L’affaire, qui secoue l’opinion publique égyptienne, implique un vaste réseau de trafic de stupéfiants. Les autorités judiciaires ont instruit le dossier contre vingt-huit personnes au total, visant des individus accusés d’avoir importé de l’étranger des matières premières destinées à la fabrication de substances illicites dans deux appartements transformés en laboratoires clandestins. Les forces de l’ordre ont mis la main sur plus de 750 kg de drogues, de produits chimiques, ainsi que sur divers équipements de production et des armes à feu non enregistrées.
Le parcours de Sarah Khalifa entre médias et procédure judiciaire
Âgée de 39 ans, Sarah Khalifa s’était fait connaître du grand public en animant l’émission Mission difficile
— également traduite par certains médias comme Mission Impossible
—, un programme consacré à la sécurité et à la prévention de la criminalité diffusé sur la chaîne privée al-Mehwar. Suivie par plus de deux millions d’abonnés sur Instagram, l’animatrice menait en parallèle des activités entrepreneuriales, dirigeant une agence d’événementiel et une clinique de chirurgie esthétique.
La procédure pénale a conduit le tribunal du Caire à prononcer des sentences lourdes à l’encontre des prévenus. Sur les vingt-huit personnes poursuivies, douze ont écopé de la peine capitale, neuf ont été condamnées à la réclusion à perpétuité, et sept autres ont été acquittées. Parallèlement à ce dossier principal, la présentatrice a également été condamnée à cinq ans de prison dans une affaire distincte de séquestration et d’agression visant un jeune homme.

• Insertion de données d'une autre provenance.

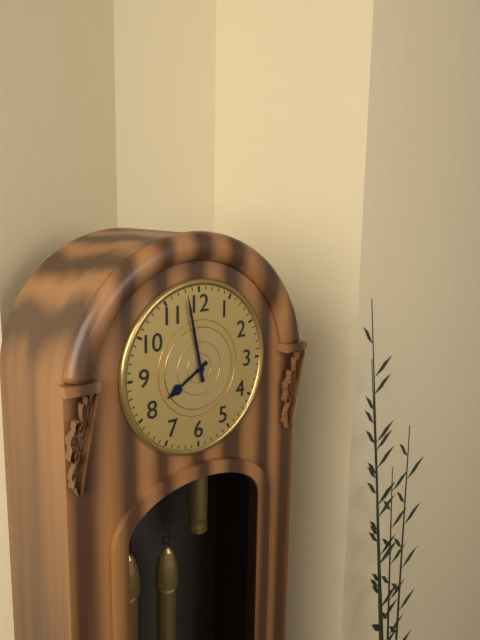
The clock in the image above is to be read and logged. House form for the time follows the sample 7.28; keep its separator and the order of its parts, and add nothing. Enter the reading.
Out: 7.58
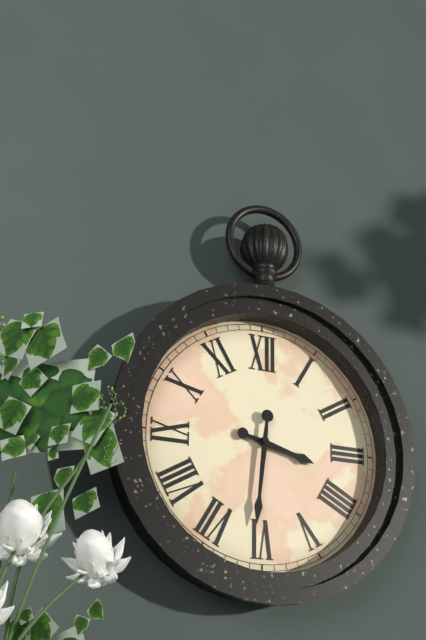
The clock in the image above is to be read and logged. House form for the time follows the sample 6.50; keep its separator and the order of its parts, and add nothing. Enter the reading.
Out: 3.31
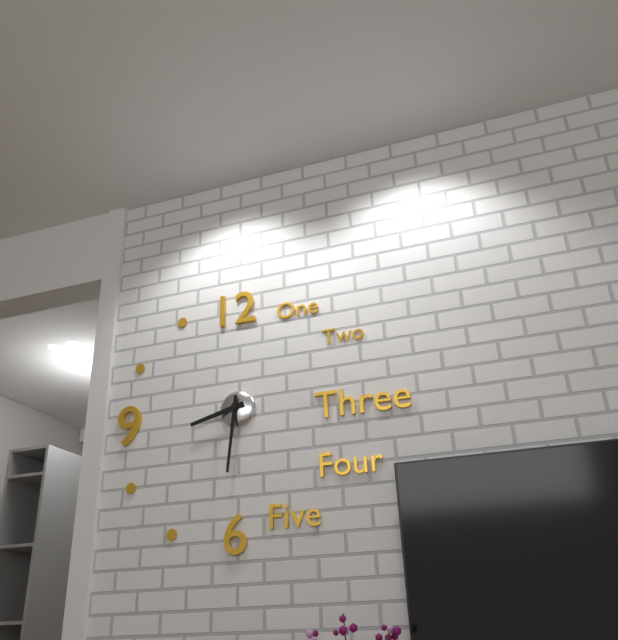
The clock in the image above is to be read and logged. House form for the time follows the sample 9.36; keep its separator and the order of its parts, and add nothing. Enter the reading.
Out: 8.31
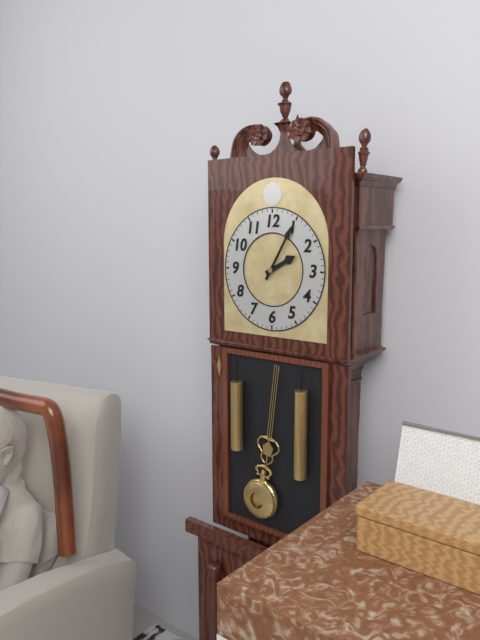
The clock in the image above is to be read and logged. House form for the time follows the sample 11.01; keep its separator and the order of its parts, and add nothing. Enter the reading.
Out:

La consultation religieuse et les recours juridiques en suspens
Avant de prononcer définitivement les condamnations à mort par pendaison, le tribunal pénal a suivi la procédure légale égyptienne en transmettant le dossier au grand mufti d’Égypte pour recueillir son avis consultatif, une démarche obligatoire pour les peines capitales. Malgré la sévérité du jugement rendu, la défense dispose encore de voies de recours. Les avocats des condamnés peuvent faire appel de la décision devant la plus haute juridiction du pays, le système judiciaire permettant de contester le verdict initial.

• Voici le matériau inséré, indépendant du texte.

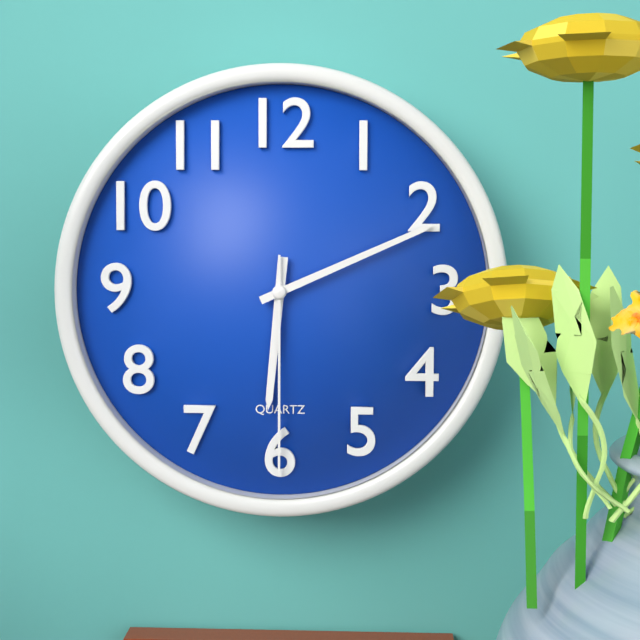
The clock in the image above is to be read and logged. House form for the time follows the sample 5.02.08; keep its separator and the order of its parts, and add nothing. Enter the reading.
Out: 6.11.30
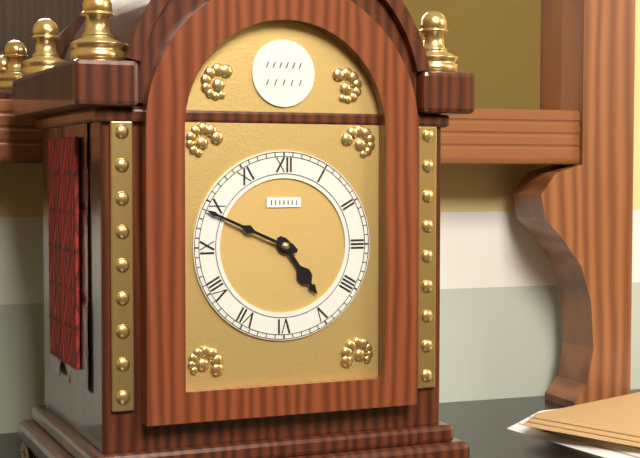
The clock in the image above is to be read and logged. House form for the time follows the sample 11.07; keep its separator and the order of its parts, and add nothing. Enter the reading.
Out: 4.49
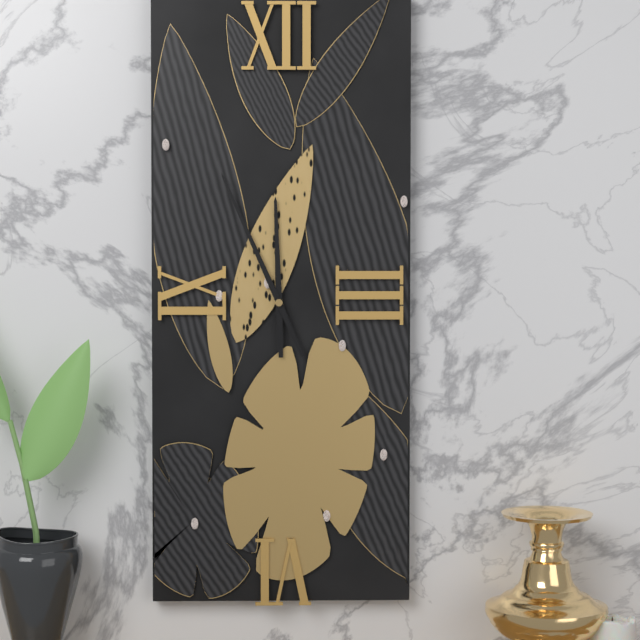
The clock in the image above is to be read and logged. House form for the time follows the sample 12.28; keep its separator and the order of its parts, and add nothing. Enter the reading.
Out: 11.56
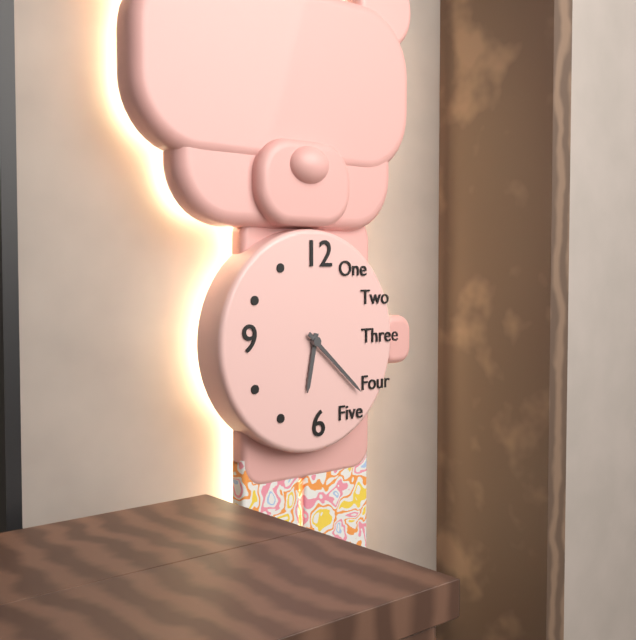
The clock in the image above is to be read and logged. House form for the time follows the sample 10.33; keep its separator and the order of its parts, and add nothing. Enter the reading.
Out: 6.22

Au cours des audiences, la présentatrice a nié en bloc les accusations portées contre elle. Ses déclarations n’ont toutefois pas convaincu le tribunal, qui s’est appuyé sur les témoignages de vingt témoins et sur des éléments matériels, incluant des conversations enregistrées et des clips vidéo.
Le contexte pénal et les critiques des organisations de défense des droits humains
Le code pénal égyptien prévoit la peine de mort pour les crimes considérés comme les plus graves, incluant le meurtre avec préméditation, le terrorisme et le trafic de stupéfiants à grande échelle. Selon les données relayées par la presse et les organisations de surveillance, la machine judiciaire du pays a prononcé des centaines de condamnations à mort au cours de l’année précédente.

Amnesty International a vivement critiqué l’issue de ces procès, soulignant que les condamnations prononcées pour des infractions liées au trafic de drogue ne satisfont pas aux normes internationales qui limitent strictement la peine de mort aux cas de homicide volontaire.